WORK REQUIRED:
Lines to restate from the data below: from the one containing "Белки, Каша манная: 10 -> 17.17" to the one containing "Жиры, Пюре картофельное: 5 -> 10.56", both included. Give them again exactly, and only them.

INPUT RECORDS:
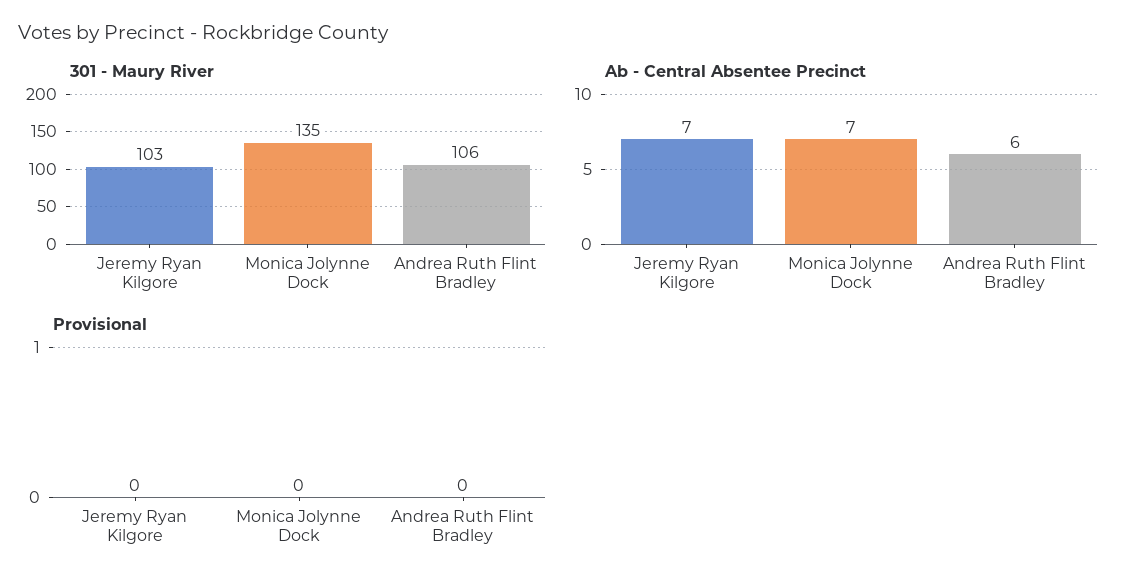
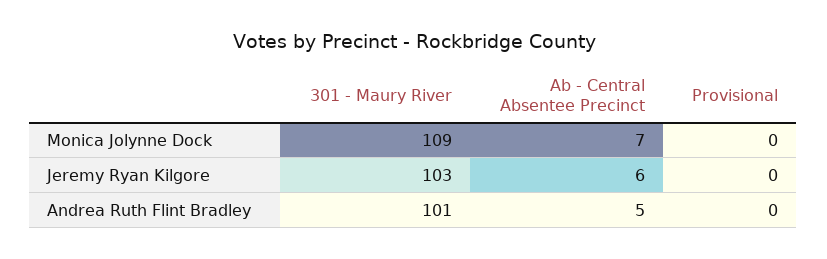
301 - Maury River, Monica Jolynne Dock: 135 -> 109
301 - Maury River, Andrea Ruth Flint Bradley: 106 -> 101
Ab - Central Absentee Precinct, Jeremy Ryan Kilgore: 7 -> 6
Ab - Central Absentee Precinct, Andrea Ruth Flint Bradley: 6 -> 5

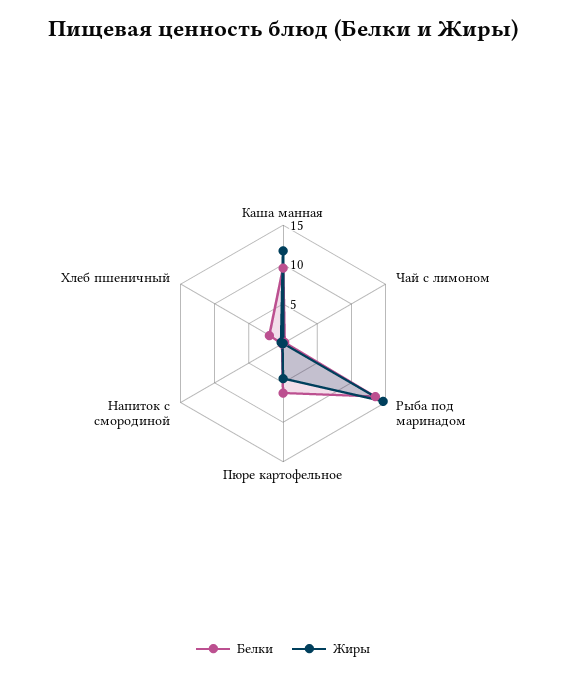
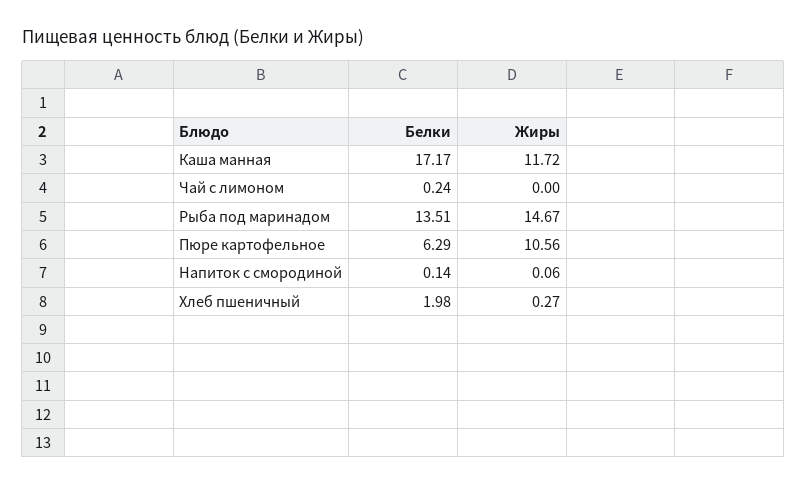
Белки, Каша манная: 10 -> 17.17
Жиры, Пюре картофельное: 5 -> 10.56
...
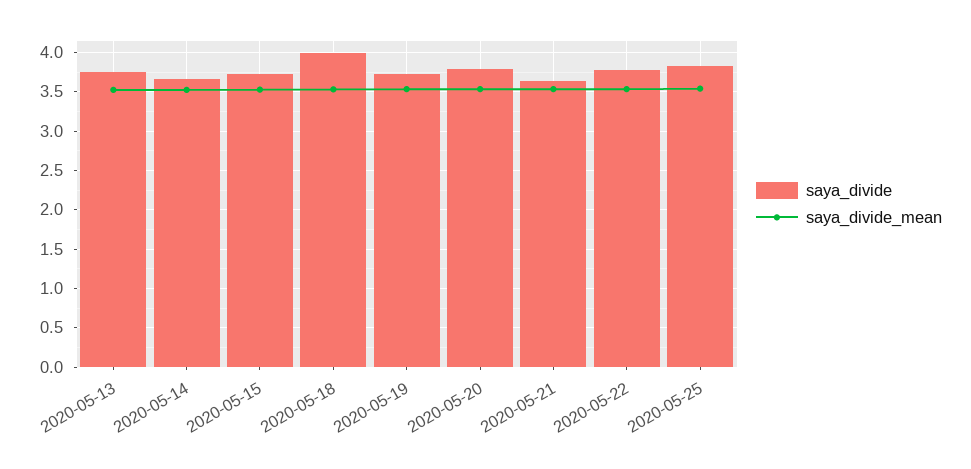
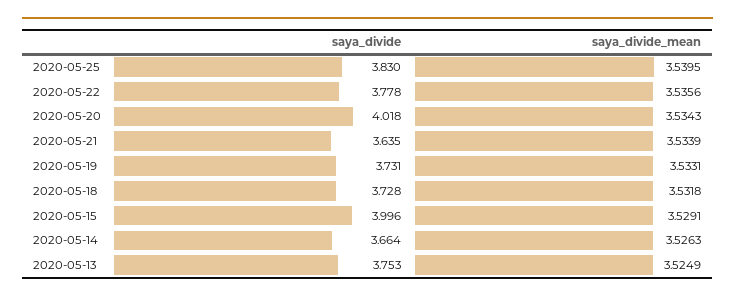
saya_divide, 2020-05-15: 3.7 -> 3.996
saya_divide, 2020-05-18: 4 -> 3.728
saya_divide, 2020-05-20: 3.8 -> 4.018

EXERCISE RESULT:
Белки, Каша манная: 10 -> 17.17
Жиры, Пюре картофельное: 5 -> 10.56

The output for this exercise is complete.